Love her or hate her, there’s no doubt Britain’s Margaret Thatcher left her mark on the world.
Thatcher, who became the country’s first (and to date, only) female prime minister in 1979, died on Monday following a stroke. To conservatives, she’s a no-nonsense lawmaker who helped the West win the Cold War, fought for the Falkland Islands, and loosened Big Labor’s stranglehold on the U.K. economy. To liberals, she heartlessly crushed the working class and privatized British industry.
Here in the United States, opinions on Thatcher are similarly divided. But there’s no doubt that the Iron Lady affected U.S. politics. Here’s how:
-She teamed up with Reagan to win the Cold War
Ronald Reagan was elected just a year after Thatcher assumed her role as prime minister. The two formed a strong alliance, which was beneficial in ending the Cold War. She played a pivotal role in convincing Reagan that then-Soviet leader Mikhail Gorbachev could be trusted. “I like Mr. Gorbachev. We can do business together,” Thatcher famously said.
-She tried to talk Reagan out of Grenada
Reagan and Thatcher’s relationship wasn’t always so special. She was strongly against his invasion of Grenada following a military coup in 1983. In her memoir, she said she was “deeply disturbed” by it. Reagan’s former Chief of Staff, James Baker, told msnbc’s Andrea Mitchell that Thatcher called and skewered Reagan, saying, “Ronny, that is not consultation. That is notification.”
-She got the U.S. involved in the Falklands
In 1982, Argentina’s military occupied the Falkland Islands, a British territory that the country claims as its own. Thatcher deployed British troops, and the U.S. eventually backed her. Luke Coffey, a former adviser to the British government, told NPR that “Thatcher has said that without help from the U.S…Britain would not have been able to liberate the Falklands.”
-She urged George H. W. Bush to intervene in the Persian Gulf
Thatcher famously urged President George H.W. Bush to send troops into the Middle East to drive the Iraqi army out of Kuwait. The prime minister was in the U.S. when Iraqi leader Saddam Hussein invaded the neighboring country in August 1990. During a telephone conversation with Bush, Thatcher insisted that this is “no time to go wobbly.”

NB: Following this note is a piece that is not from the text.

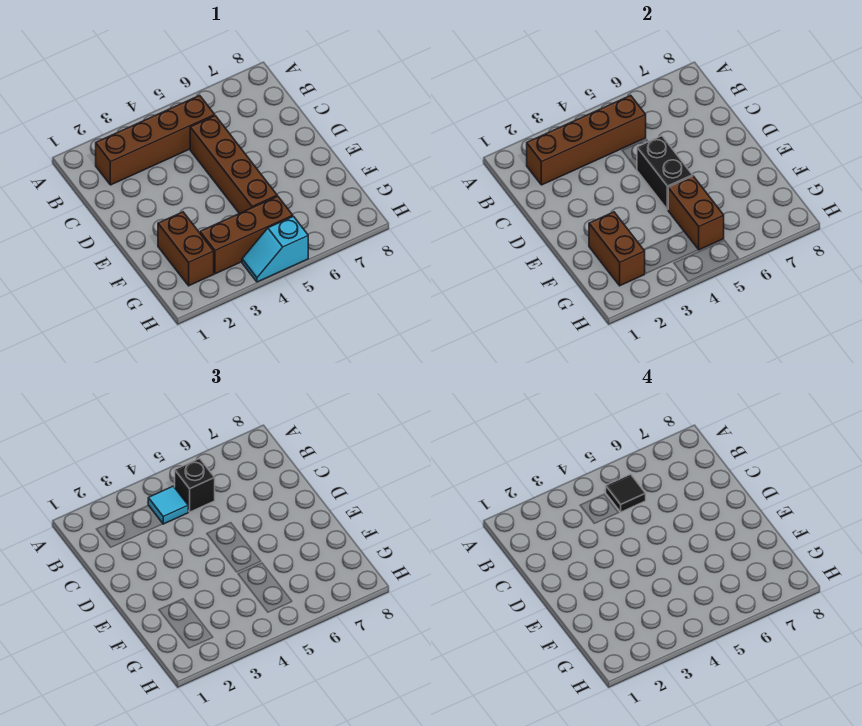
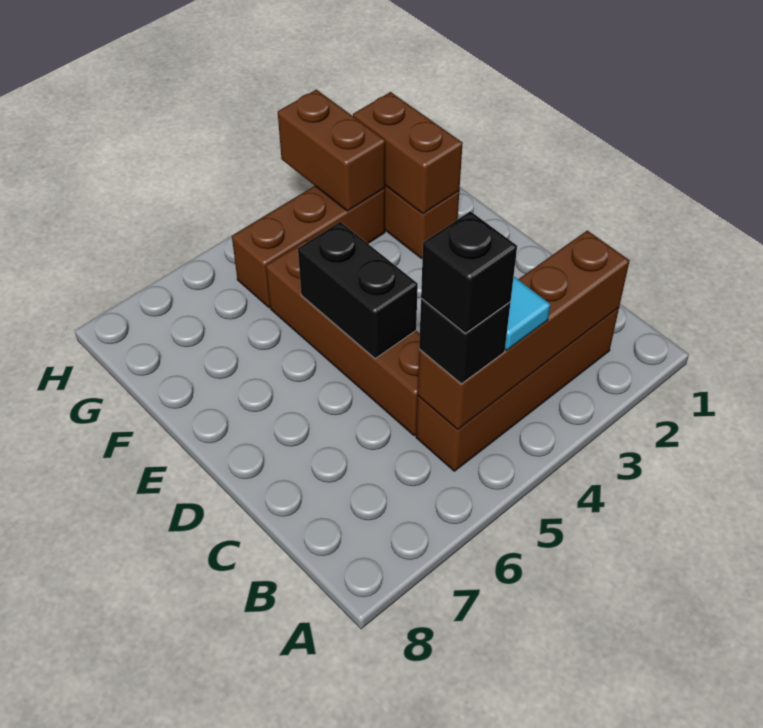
black 1x1 tile [606,474,646,512] -> black 1x1 brick [421,211,517,333]
brown 1x2 brick [668,176,724,250] -> brown 1x2 brick moved to [278,90,385,211]
cyan 1x2 slope [242,216,308,282] -> none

-And she became an icon for conservatives
In her passing, American conservatives are hailing Thatcher as a hero. Former President George H.W. Bush called her “one of the 20th century’s fiercest advocates of freedom and free markets,” who will “inspire future generations. Senate Minority Leader Mitch McConnell said Thatcher will “forever stand as a model for those who wish to change society.” House majority leader Eric Cantor said she “inspired to world to empower people and families over government.” House Speaker commended her “no nonsense” leadership style.